The study reveals that millennials are least likely to understand their debt levels, leading to them feeling ‘worried’, ‘scared’, ‘hopeless’ and ‘confused’. Adults aged between 25 and 44 appear the most likely to fund their lifestyle using credit cards, overdrafts or personal loans. Almost 10 per cent of those aged 25 to 44 said they fund their lifestyle using debt ‘very often’, compared with an average of four per cent across all age groups.

Living in London makes it three times more likely that someone will take out a personal loan to pay for their lifestyle with a staggering 39 per cent of Londoners admitting to doing so said they’ve done this, compared with the national average of 13 per cent.

Higher incomes don’t equate to fewer debt worries

Higher interest rates and inflation have put financial pressure on many households, and bringing home a bigger salary does not necessarily protect consumers from the cost-of-living crisis.

The Nerdwallet survey also found that those in higher income brackets use more debt than those in lower income brackets. Those earning above the median UK salary of £34,963 may be more likely to use debt to fund their lifestyle, with around 23 per cent of those earning £40,000 per year or more saying they find themselves in debt ‘sometimes’, ‘somewhat often’ or ‘very often’.

A quarter of those earning £60,000 or more say they fund their lifestyle using credit cards ‘very often’ or ‘somewhat’ often. This is compared to 21 per cent of those earning between £40,000 and £60,000 and only 13 per cent of those earning between £20,000 and £40,000.

Amy Knight, spokesperson at NerdWallet UK
Amy Knight, spokesperson at NerdWallet UK

Amy Knight, spokesperson at NerdWallet UK, commented: “There seems to be a worrying trend when it comes to consumers feeling pressured to overspend and live beyond their means. Debt worries are universal, which is why everyone, no matter their background or level of income, should take steps to build their financial fitness.

“There is a perception that budgeting can be difficult, but it’s an important project for all of us to undertake, in order to manage our outgoings and avoid expensive debt. This is especially true during times when economic factors outside our control are putting many households under greater financial pressure.

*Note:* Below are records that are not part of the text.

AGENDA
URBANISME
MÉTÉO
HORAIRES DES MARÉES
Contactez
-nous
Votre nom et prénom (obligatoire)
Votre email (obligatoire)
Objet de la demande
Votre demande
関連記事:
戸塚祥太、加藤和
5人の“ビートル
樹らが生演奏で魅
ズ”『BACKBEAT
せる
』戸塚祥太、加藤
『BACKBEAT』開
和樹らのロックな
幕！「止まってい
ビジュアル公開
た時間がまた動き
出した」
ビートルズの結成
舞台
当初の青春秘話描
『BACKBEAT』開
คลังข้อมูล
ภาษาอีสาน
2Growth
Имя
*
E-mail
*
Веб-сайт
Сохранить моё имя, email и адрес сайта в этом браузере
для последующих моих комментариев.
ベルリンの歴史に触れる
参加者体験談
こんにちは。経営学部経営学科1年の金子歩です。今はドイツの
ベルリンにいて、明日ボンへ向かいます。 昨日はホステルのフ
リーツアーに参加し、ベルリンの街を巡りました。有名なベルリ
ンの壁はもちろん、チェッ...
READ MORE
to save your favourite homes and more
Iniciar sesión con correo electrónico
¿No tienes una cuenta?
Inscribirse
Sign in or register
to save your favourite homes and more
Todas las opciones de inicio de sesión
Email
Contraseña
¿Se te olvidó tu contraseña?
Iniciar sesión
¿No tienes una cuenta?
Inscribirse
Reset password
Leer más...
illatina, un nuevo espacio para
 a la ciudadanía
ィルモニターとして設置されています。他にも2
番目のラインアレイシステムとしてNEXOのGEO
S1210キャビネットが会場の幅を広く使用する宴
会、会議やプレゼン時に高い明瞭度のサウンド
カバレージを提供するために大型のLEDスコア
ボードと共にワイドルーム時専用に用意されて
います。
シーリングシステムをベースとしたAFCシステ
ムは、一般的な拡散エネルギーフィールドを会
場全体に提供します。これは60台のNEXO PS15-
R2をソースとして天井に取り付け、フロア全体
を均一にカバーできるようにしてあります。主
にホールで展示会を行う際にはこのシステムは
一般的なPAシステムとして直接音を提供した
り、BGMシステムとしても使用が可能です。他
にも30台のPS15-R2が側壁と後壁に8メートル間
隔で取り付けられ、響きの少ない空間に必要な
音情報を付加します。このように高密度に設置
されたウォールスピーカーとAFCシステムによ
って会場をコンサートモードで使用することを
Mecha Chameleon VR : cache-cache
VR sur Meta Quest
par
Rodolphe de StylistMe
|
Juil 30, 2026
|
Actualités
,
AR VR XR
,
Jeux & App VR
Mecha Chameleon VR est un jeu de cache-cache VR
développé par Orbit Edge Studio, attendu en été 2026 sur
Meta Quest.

“Getting to grips with their spending behaviours and setting limits can help individuals and families to weather the ongoing cost of living and successfully reach their financial goals, no matter what those might be.”

UK spending priorities

Broadband internet emerged as the most important essential outgoing to UK adults, becoming ‘very important’ or ‘somewhat important’ to 86 per cent of UK adults surveyed.

For 52 per cent of those surveyed, essential outgoings like rent or mortgage payments are at least ‘somewhat important’, with fuel coming in at 46 per cent.  This suggests that, with a rise in hybrid and home working, broadband is now a non-negotiable essential.

After essential costs, self-care is an important spending category for many UK adults. Thirty per cent of Brits consider wellness activities, such as gym memberships, somewhat or very important. Even more UK adults prioritise spending on hair and beauty appointments, with 43 per cent citing these as very or somewhat important to them.

Spending on non-essential treats is a lower priority to UK adults, but remains important to many of those surveyed, with 21 per cent prioritising takeaways, 28 per cent meals out and 27 per cent alcohol.